((
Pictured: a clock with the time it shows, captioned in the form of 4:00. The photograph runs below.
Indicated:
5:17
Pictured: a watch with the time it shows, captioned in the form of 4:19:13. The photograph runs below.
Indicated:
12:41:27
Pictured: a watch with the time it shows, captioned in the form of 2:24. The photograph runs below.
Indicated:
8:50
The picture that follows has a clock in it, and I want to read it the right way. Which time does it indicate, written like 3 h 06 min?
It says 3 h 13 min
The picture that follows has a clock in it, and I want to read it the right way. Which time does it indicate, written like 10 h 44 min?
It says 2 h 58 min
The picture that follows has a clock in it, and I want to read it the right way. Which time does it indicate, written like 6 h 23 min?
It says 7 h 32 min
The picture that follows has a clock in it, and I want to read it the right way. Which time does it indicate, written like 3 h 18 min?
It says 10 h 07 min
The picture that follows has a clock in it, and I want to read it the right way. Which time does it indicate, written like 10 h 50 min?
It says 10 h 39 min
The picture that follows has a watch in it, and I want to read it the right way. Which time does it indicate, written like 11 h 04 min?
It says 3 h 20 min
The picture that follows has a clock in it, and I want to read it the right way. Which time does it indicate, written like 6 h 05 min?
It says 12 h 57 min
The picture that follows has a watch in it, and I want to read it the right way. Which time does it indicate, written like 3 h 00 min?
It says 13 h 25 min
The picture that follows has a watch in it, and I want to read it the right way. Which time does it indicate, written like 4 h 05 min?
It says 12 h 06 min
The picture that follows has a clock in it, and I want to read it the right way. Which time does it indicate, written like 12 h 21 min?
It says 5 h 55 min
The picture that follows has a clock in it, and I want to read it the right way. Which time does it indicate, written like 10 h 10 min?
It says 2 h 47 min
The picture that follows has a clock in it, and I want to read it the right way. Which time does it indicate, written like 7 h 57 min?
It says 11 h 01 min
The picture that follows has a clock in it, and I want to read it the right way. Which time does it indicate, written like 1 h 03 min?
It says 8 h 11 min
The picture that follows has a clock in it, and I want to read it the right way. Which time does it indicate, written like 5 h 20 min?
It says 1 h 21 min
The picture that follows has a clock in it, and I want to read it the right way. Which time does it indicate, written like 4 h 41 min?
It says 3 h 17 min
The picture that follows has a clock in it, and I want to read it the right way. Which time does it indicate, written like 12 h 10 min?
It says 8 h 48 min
))
» **Set problem**
List each line of the items above that contains the string "form", copying every such line in full. Case counts.

» **Answer to the task**
Pictured: a clock with the time it shows, captioned in the form of 4:00. The photograph runs below.
Pictured: a watch with the time it shows, captioned in the form of 4:19:13. The photograph runs below.
Pictured: a watch with the time it shows, captioned in the form of 2:24. The photograph runs below.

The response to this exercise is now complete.